有时,你可能已经把编写好的 Grafana 监控大盘存储在了 OSS 或者其他 HTTP 服务器上。在 KubeVela 的应用中,你同样也可以使用 import-grafana-dashboard 工作流步骤来将大盘导入。

  1. apiVersion: core.oam.dev/v1beta1
  2. kind: Application
  3. metadata:
  4. name: my-dashboard
  5. spec:
  6. components: []
  7. workflow:
  8. steps:
  9. - type: import-grafana-dashboard
  10. name: import-grafana-dashboard
  11. properties:
  12. uid: my-dashboard
  13. title: My Dashboard
  14. url: https://kubevelacharts.oss-accelerate.aliyuncs.com/dashboards/up-cluster-dashboard.json

import-grafana-dashboard 步骤中, 应用首先将会从 URL 上下载监控大盘的数据,然后将它创建到 Grafana 上。

自定义监控大盘 - 图2危险

下面的章节将会要求您具有一定的 CUE 语言开发经验,尤其是 KubeVela 的工作流自定义步骤的开发经验。此外,Grafana 监控大盘基础数据结构的相关知识也是必要的。如果缺少这些知识,下面的内容将会比较难理解。

下文是一个在 KubeVela 中实践 Dashboard as Code 的样例。当你在实际环境中使用它时,根据场景可能存在额外的问题需要注意,比如部分指标的延迟出现。目前该技术尚未使用在生产环境中,它是否能够在不同的环境中顺利运行也尚未验证。欢迎将你的想法和用例提交在 GitHub 上进行讨论。

Details

你可以使用 CUE 来定制监控大盘的生成过程。它允许你根据其他动作行为的结果来动态创建监控大盘的表盘内容。例如,你可以用如下的代码创建一个 create-dashboard 工作流步骤定义,它会自动从应用提供的服务端口中找到相应的指标内容并为不同类型的指标生成相应的折线图。

**待办任务**
[a] 根据所给文本回答下列问题:
(i) 在 KubeVela 应用中,可以用哪个工作流步骤导入存放在 OSS 或其他 HTTP 服务器上的 Grafana 监控大盘?
(ii) 在该步骤中,应用把监控大盘创建到 Grafana 上之前,先做什么?
(iii) 文中的 Dashboard as Code 样例目前尚未在哪种环境中使用?
[b] 列出所给文本的 YAML 示例中,import-grafana-dashboard 步骤 properties 下的全部字段及其取值。

**原始材料**
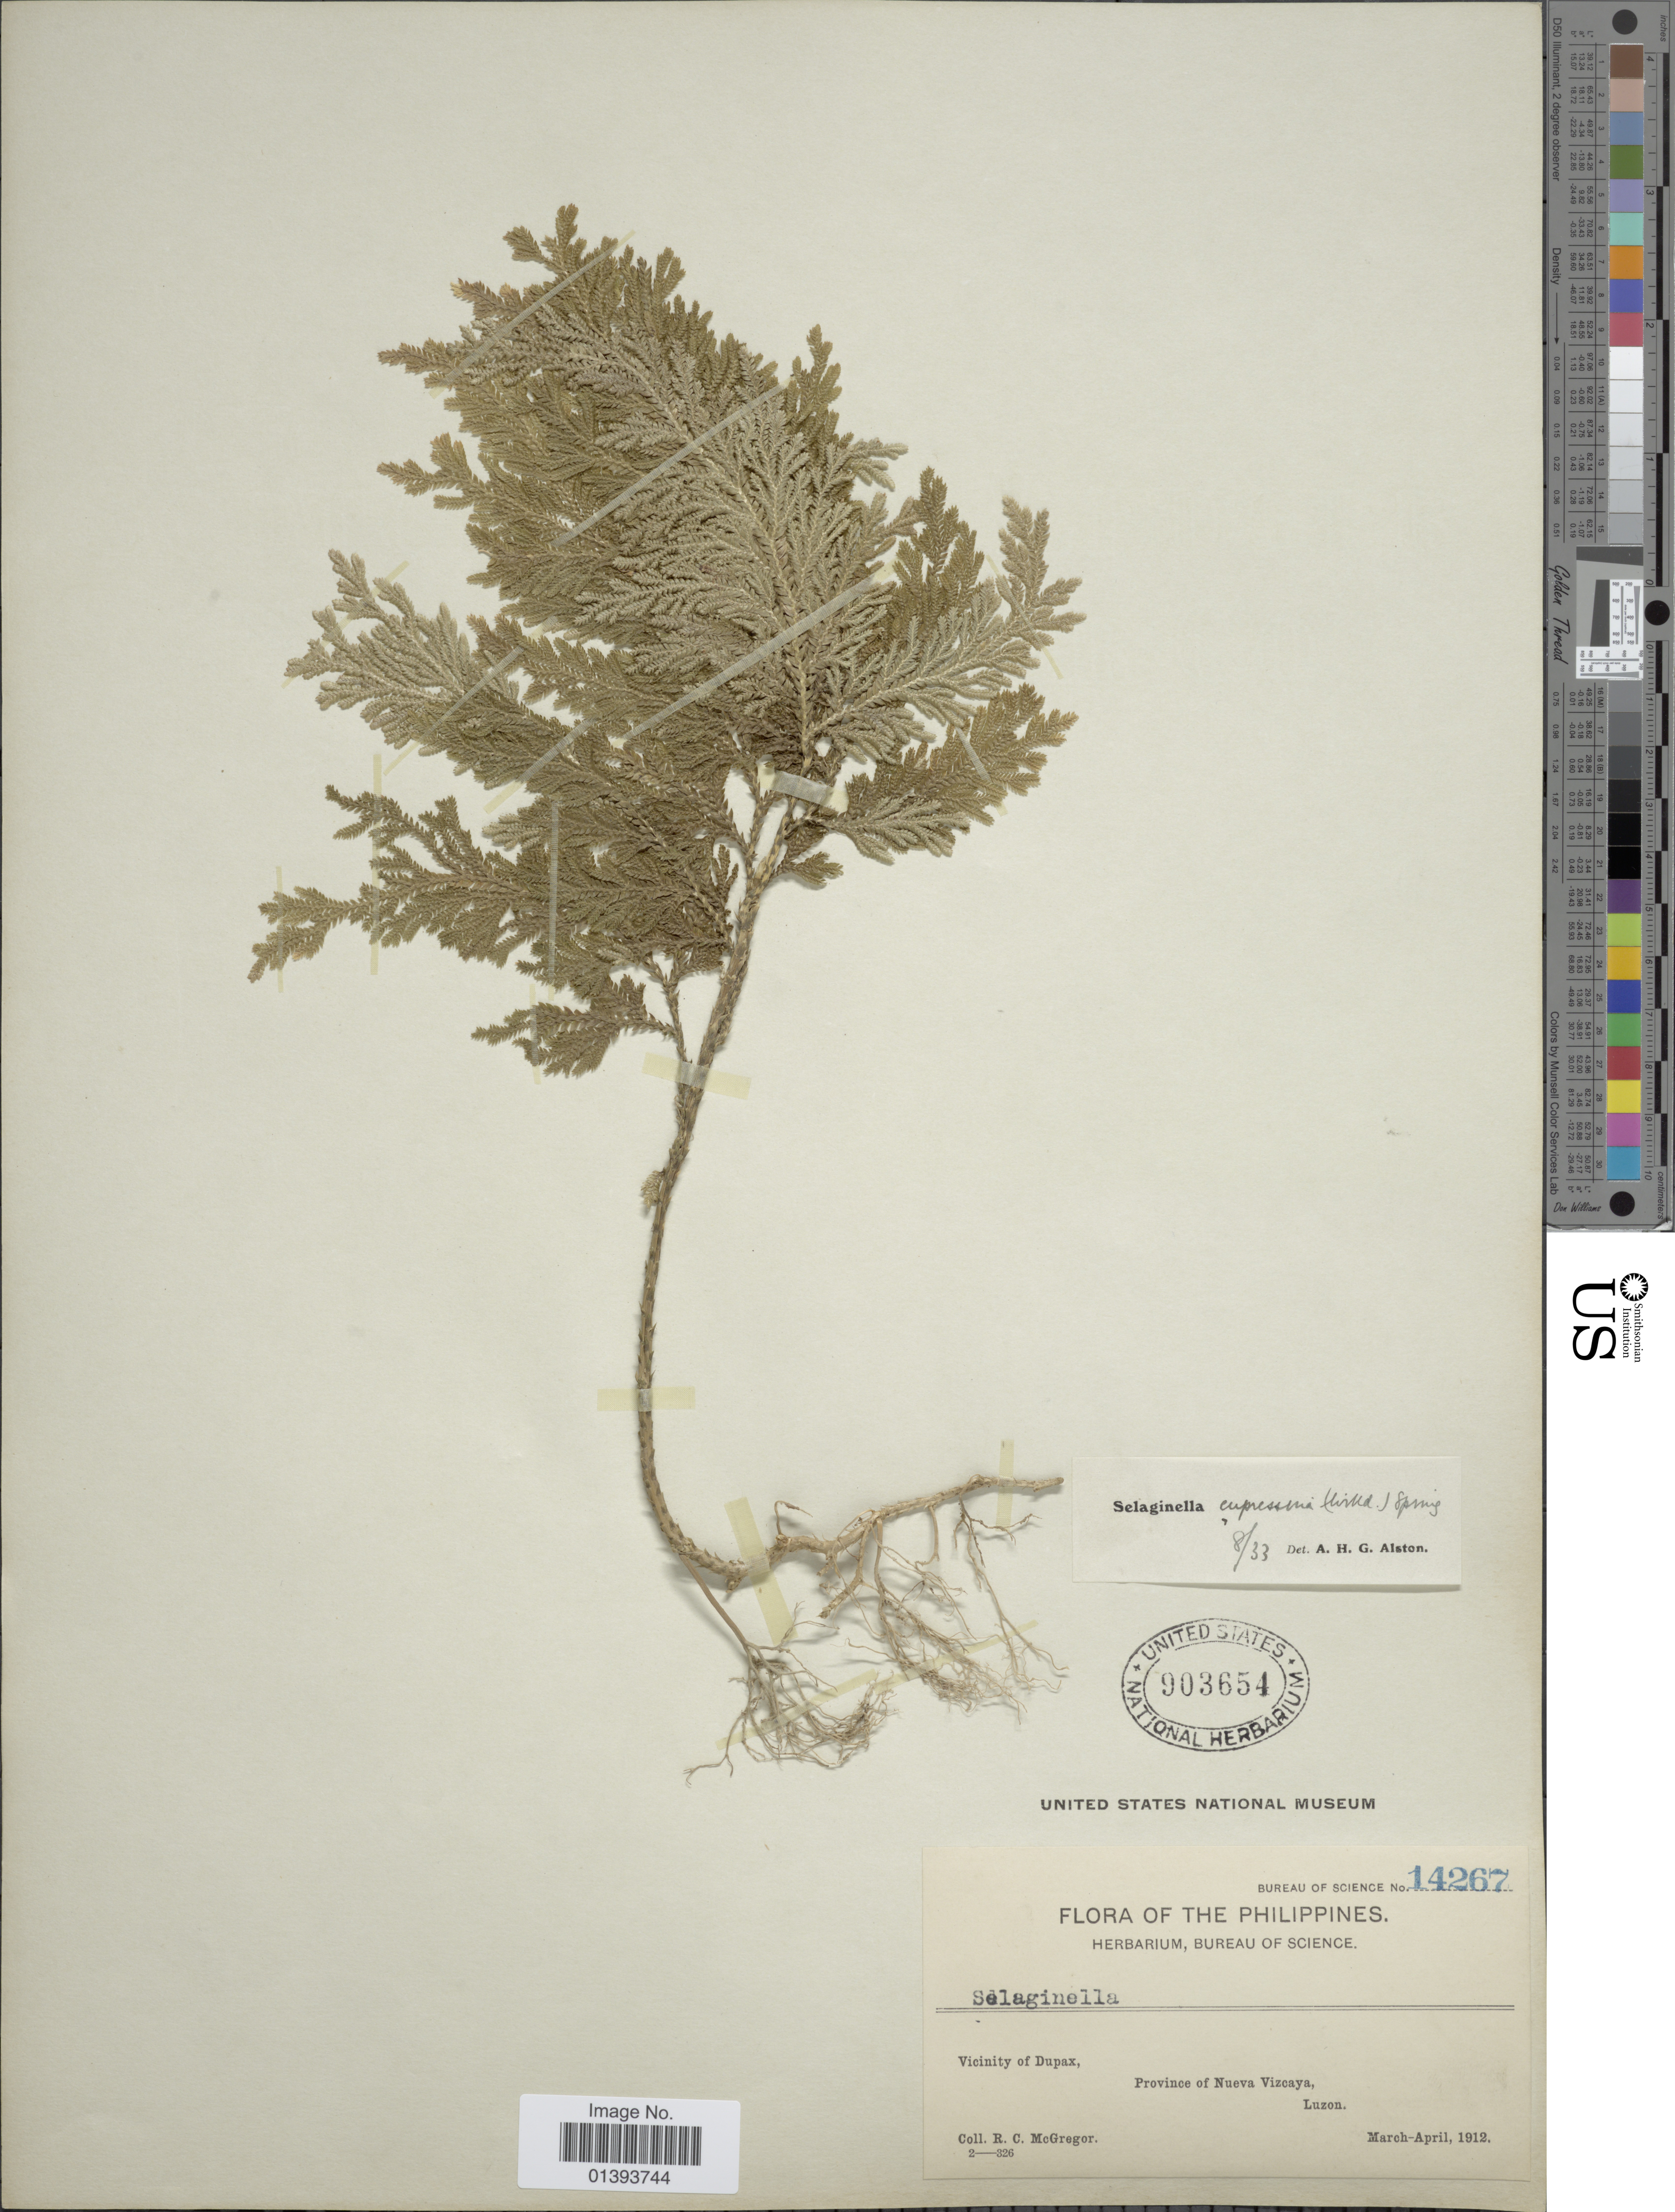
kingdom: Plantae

**逐项结果**
[a]
(i) import-grafana-dashboard 工作流步骤。
(ii) 从 URL 上下载监控大盘的数据。
(iii) 生产环境。

[b]
uid: my-dashboard
title: My Dashboard
url: https://kubevelacharts.oss-accelerate.aliyuncs.com/dashboards/up-cluster-dashboard.json